For training, a dataset of model outputs and corresponding human preferences is used. Feedback in natural language is generated, and this feedback, along with model outputs, forms the chain of hindsight. The objective is to predict the input sequence autoregressively, using cross-entropy loss for optimization.
Evaluation
The authors use th following datasets: WebGPT comparisons (dataset of questions, model answers and metadata), Human Preference (human rated dialogues between humans and chatbots), Summarize from feedback (human feedback on model summaries).
They evaluate the models on the following tasks: few-shot learning, summarization, dialogue.
Results
The researchers evaluated their Chain of Hindsight (CoH) model using both automated metrics (ROUGE scores) and human evaluation, and found that CoH significantly outperformed baseline models, including pretrained models, Supervised Fine-Tuning (SFT), and Reinforcement Learning from Human Feedback (RLHF).
The authors used the TL;DR dataset for automated evaluation and found CoH performed significantly better. They also hired 75 proficient English speakers for a human evaluation where labelers chose between summaries generated by CoH and baselines. CoH was substantially preferred across multiple metrics, showing its effectiveness in learning from human feedback.
- The model’s ability to understand human preferences was further tested using dialogue datasets, where CoH was found to achieve the highest accuracy, outperforming all baselines and the second-best RLHF by a substantial margin.
- The researchers also assessed the model’s performance by replacing model responses in dialogues with new generations from the model. Despite over 50% of the labelers showing neutrality between SFT and CoH, the CoH model was found to be more favored, demonstrating its robust performance in generating human-like responses.

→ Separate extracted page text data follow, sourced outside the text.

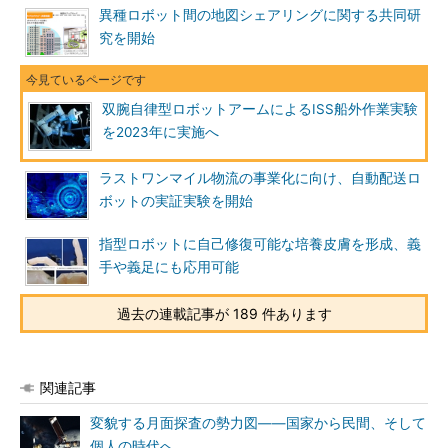
異種ロボット間の地図シェアリングに関する共同研
究を開始
双腕自律型ロボットアームによるISS船外作業実験
を2023年に実施へ
ラストワンマイル物流の事業化に向け、自動配送ロ
ボットの実証実験を開始
指型ロボットに自己修復可能な培養皮膚を形成、義
手や義足にも応用可能
過去の連載記事が 189 件あります
関連記事
変貌する月面探査の勢力図――国家から民間、そして
個人の時代へ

- They also tested their Chain of Hindsight (CoH) model and the Reinforcement Learning from Human Feedback (RLHF) model on a summary generation task. They provided three instructions for summary generation, each increasing in complexity. While RLHF performed well on the first instruction, it struggled to comprehend and execute the second and third. Conversely, the CoH model demonstrated a better understanding of the instructions and generated superior summaries for the more complex prompts.

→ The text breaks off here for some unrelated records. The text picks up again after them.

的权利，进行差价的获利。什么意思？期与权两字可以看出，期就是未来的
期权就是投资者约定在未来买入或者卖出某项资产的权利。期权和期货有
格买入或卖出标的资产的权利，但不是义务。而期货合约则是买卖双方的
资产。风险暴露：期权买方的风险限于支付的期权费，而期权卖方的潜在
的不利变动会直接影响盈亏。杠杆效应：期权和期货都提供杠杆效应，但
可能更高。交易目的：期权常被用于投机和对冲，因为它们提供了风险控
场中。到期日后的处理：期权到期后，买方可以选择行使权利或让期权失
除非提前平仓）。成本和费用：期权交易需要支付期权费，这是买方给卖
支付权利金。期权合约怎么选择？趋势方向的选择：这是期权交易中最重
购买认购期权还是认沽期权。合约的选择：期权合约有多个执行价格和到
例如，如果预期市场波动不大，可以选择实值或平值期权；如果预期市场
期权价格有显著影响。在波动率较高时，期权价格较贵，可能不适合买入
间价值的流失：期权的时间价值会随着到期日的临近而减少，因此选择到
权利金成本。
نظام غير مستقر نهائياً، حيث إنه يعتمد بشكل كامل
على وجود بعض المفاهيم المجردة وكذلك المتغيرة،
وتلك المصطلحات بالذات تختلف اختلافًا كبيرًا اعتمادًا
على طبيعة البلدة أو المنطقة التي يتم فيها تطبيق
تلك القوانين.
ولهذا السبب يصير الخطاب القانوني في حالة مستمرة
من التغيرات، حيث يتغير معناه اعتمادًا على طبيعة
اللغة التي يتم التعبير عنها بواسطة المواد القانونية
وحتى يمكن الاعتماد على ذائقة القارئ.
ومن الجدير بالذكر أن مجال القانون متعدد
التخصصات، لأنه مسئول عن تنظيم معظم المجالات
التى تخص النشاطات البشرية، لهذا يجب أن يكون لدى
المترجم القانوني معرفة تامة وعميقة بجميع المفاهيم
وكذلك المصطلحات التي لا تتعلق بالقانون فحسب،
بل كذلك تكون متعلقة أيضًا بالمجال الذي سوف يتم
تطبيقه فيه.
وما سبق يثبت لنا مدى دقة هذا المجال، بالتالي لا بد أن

- The team also assessed the models on a variety of few-shot tasks commonly used in previous research. Surprisingly, they observed a performance decrease in models fine-tuned using Supervised Fine-Tuning (SFT) after alignment, potentially due to the well-known alignment tax issue in language models. This issue emphasizes the importance of human evaluation in assessing model performance. In contrast, their CoH model demonstrated modest improvements over both the pretrained and SFT models, suggesting that it’s less prone to the alignment tax issue.